The St. Lawrence and Diomede Islands

ST. LAWRENCE ISLAND

Ranking in archeological and anthropological importance with Wales and in some respects perhaps even exceeding the latter, is the large island of St. Lawrence, with the almost forgotten little Punuk group at its eastern extremity.

Figure 26.—Russian map of St. Lawrence Island, 1849. (Tebenkof)

The main island was discovered by Bering on St. Lawrence Day, August 10, 1728, and it was found peopled by the Eskimo. In 1849 an excellent map of it was published by Tebenkof in Novo-Archangelsk, and on this map (fig. 26) are indicated about a dozen smaller or larger Eskimo settlements, some of which, however, are not named and may already have been "dead."

About 1878 there were still six settlements with somewhat less than 1,500 Eskimo inhabitants on the island. That winter (1878-79) not less than 1,000 of the population died of famine (Hooper), three of the villages becoming completely depopulated and a fourth nearly so. The Punuk Island village may have become extinct about the same time.

To-day there are on the St. Lawrence Island but two living settlements, the main one, now known as Gambell, at the old site of Chibukak on the northwestern cape, and the other, Savonga, about 40 miles east of it, near Cape North.

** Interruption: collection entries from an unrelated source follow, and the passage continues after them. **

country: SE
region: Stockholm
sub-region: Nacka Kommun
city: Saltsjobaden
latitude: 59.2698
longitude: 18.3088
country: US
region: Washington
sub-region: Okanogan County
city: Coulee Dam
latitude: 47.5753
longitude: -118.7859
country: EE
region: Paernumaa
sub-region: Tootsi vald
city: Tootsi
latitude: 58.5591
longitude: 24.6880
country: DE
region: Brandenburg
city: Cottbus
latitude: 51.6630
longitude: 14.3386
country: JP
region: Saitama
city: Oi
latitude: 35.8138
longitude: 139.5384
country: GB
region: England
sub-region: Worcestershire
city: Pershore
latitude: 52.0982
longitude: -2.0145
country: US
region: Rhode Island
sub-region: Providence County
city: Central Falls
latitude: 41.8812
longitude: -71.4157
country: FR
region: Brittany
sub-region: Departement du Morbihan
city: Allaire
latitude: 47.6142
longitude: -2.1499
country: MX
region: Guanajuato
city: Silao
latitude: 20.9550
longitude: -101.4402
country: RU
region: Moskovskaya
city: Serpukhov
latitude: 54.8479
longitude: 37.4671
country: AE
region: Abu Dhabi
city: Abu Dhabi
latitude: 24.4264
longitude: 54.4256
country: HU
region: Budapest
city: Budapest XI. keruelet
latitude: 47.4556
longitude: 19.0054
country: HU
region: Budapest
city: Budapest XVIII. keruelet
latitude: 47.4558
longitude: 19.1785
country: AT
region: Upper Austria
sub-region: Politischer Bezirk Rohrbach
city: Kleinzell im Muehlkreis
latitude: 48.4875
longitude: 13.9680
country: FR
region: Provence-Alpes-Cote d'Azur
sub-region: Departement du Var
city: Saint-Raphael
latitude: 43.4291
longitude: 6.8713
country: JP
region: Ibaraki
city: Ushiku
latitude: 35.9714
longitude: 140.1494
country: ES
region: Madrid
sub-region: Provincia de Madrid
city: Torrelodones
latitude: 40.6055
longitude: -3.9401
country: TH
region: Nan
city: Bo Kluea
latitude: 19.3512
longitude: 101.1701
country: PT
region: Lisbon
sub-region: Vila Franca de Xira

A number of the old sites on this island, and also that on one of the Punuks, indicate a long occupation, antedating by far the advent of the Russians. The accumulations rise in some places to imposing heaps or ridges. Their frozen contents yield quantities of fossil ivory, all of which shows the work of man, and among them occur specimens with fine curvilinear designs and of high scientific as well as artistic value.